The problem of authenticating of the Bible is the central problem. Brown considers three answers. First, there is the “encounter” test of the Bible (Brunner). When the Bible speaks to me it is the Word of God. When reading it I have an encounter with God: I know it is God’s Word.
But Brown seems to be disturbed by Tillich’s criticism of this “encounter” view that it leaves no room for the fact of despair about the meaning of life. Tillich suggests “absolute faith” which has no special content. Brown, seeming very unsure of himself, “hopes” that this “contendess faith” can contain the “God of Abraham, Isaac and Jacob.”

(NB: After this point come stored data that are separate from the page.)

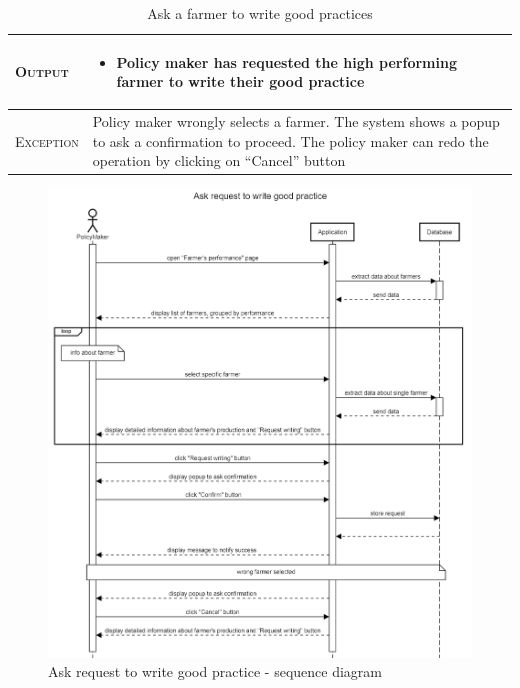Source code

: \begin{table}[H]
\begin{tabular}{|l|p{}|}
    	\hline %
    	\textsc{Output}             &  \begin{itemize}
    	    \item Policy maker has requested the high performing farmer to write their good practice
    	\end{itemize}\\
    	\hline %
    	\textsc{Exception}         &  Policy maker wrongly selects a farmer. The 
    	system shows a popup to ask a confirmation to proceed. The policy maker can redo the operation by clicking on “Cancel” button\\
    	\hline %
        
    \end{tabular}
    \caption{\label{tab:visualize_iprovement}Ask a farmer to write good practices} 
\end{table}

\begin{figure}[H]
    \centering
    \includegraphics[scale=0.5]{Images/Sequence diagrams/SE2 - Ask request to write good practice (pm).png}
    \caption{Ask request to write good practice - sequence diagram}
    \label{fig:my_label}
\end{figure}

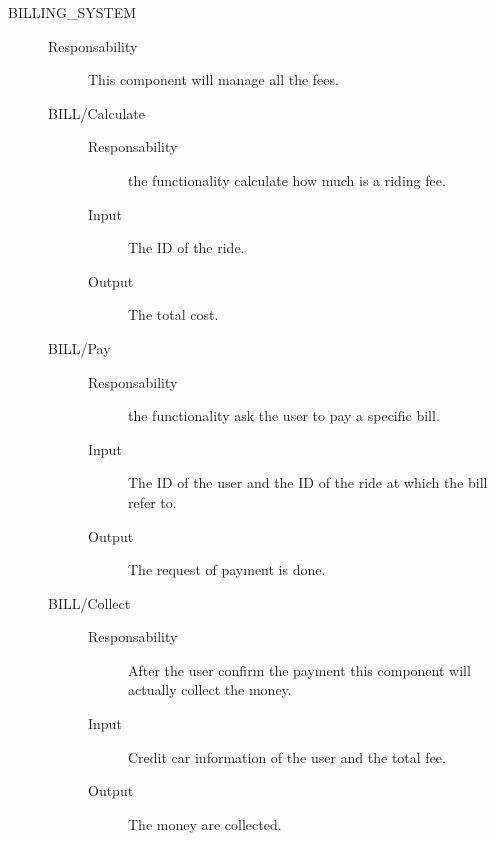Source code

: \documentclass[11pt]{article} %
\begin{document}
\begin{description}
	\item[BILLING\_SYSTEM] \hfill
	\begin{description}
		\item[Responsability] This component will manage all the fees.
	\item[BILL/Calculate] \hfill
		\begin{description}
			\item[Responsability] the functionality calculate how much is a riding fee.
			\item[Input] The ID of the ride.
			\item[Output] The total cost.
		\end{description}
	\item[BILL/Pay] \hfill
		\begin{description}
			\item[Responsability] the functionality ask the user to pay a specific bill.
			\item[Input] The ID of the user and the ID of the ride at which the bill refer to.
			\item[Output] The request of payment is done.
		\end{description}
	\item[BILL/Collect] \hfill
		\begin{description}
			\item[Responsability] After the user confirm the payment this component will actually collect the money.
			\item[Input] Credit car information of the user and the total fee.
			\item[Output] The money are collected.
		\end{description}
	\end{description}


\end{description}
\end{document}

Third, there is Reinhold Niebuhr’s notion of “self-authenticating” faith. This turns out to be the self-authenticating faith in parts of the Bible only. And what parts? Well, it seems to depend entirely on the individual whose faith it is. The slaying of the Amalekites, the Second Coming of Christ, for example, cannot be authenticated, according to Brown, who seems not to know that there are millions of people who think they can. Dr. Brown quaintly concludes: “in other words, there is certainly a high degree of discrimination involved in selecting those elements of the biblical perspective which we find to be self-authenticating.” Brown tries to escape the charge of complete subjectivism by saying that men learn something from some of the hard passages of the Bible too.
Still trying to escape this trap of subjectivism, or more accurately, trying to extricate himself from it, Dr. Brown introduces what he calls the principles of the Reformers. The first is the testimony of the Holy Spirit and the second is the doctrine of the Word. The Word turns out to be only the Incarnate Word, Jesus Christ, “the Word within words.” Acceptance of the words as authentic is bibliolatry, he says. So the reliance on Christ apart from the authority of the words of the Bible is still pure subjectivism in which anyone can make Christ what he pleases.
And the testimony of the Holy Spirit, independently of the words of the Bible, is pure subjectivism in which anyone can make the Holy Spirit what he pleases. So, we say sadly, all those who would reject the Bible theology, which has been historically expressed in the creeds of Christendom, must end up as Brown does, with no “authenticated” saving theology at all.